I am trying to create a setup where I can fully automate the deployment of a multi-node k3s cluster with automatic updates.

@tormath1 to test the PR, do I build locksmith with your PR and overwrite the binaries in the flatcar OS?

tormath1 commented 4 months ago

I am trying to create a setup where I can fully automate the deployment of a multi-node k3s cluster with automatic updates.

In this case, I would recommend to investigate further with FLUO or Kured approach. Kured is only a daemon set that runs on each node (and compatible with Flatcar) and it can be easily deployed and it takes care of draining cleanly the nodes before reboot.

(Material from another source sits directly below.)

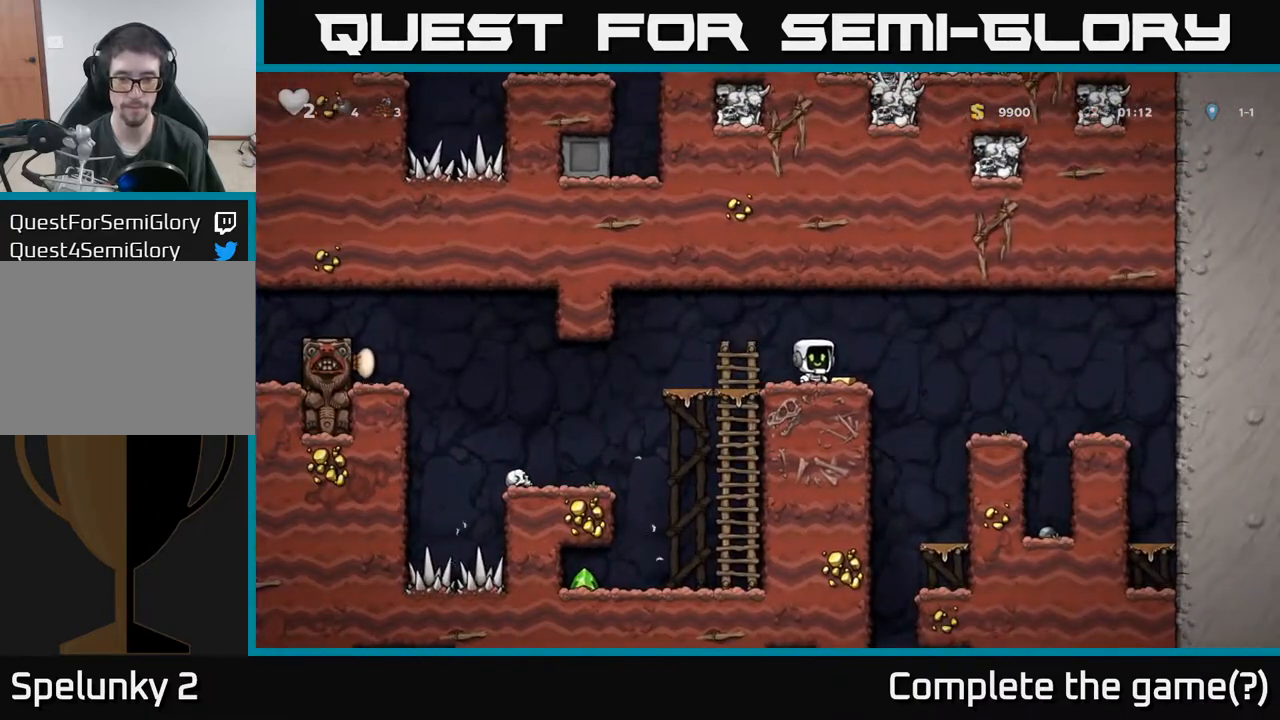
{"buttons": ["A", "DPAD_DOWN"], "left_stick": "center", "events": [[17, "DPAD_RIGHT", "up"], [50, "DPAD_LEFT", "down"], [367, "DPAD_DOWN", "down"], [383, "DPAD_LEFT", "up"], [433, "A", "down"]]}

For trying the PR you can build locally then upload the binary to your nodes in /opt/bin for example. You might need to copy /opt/bin/locksmithctl to /opt/bin/locksmithd if you want to update locksmithd.service to consume this new binary (by overriding the ExecStart= section). :warning: The PR has not been updated, use this for testing only :warning:

bmbeverst commented 4 months ago

Thanks for the advice! Totally understand that the PR is not production ready.

Really appreciate the help with this issue.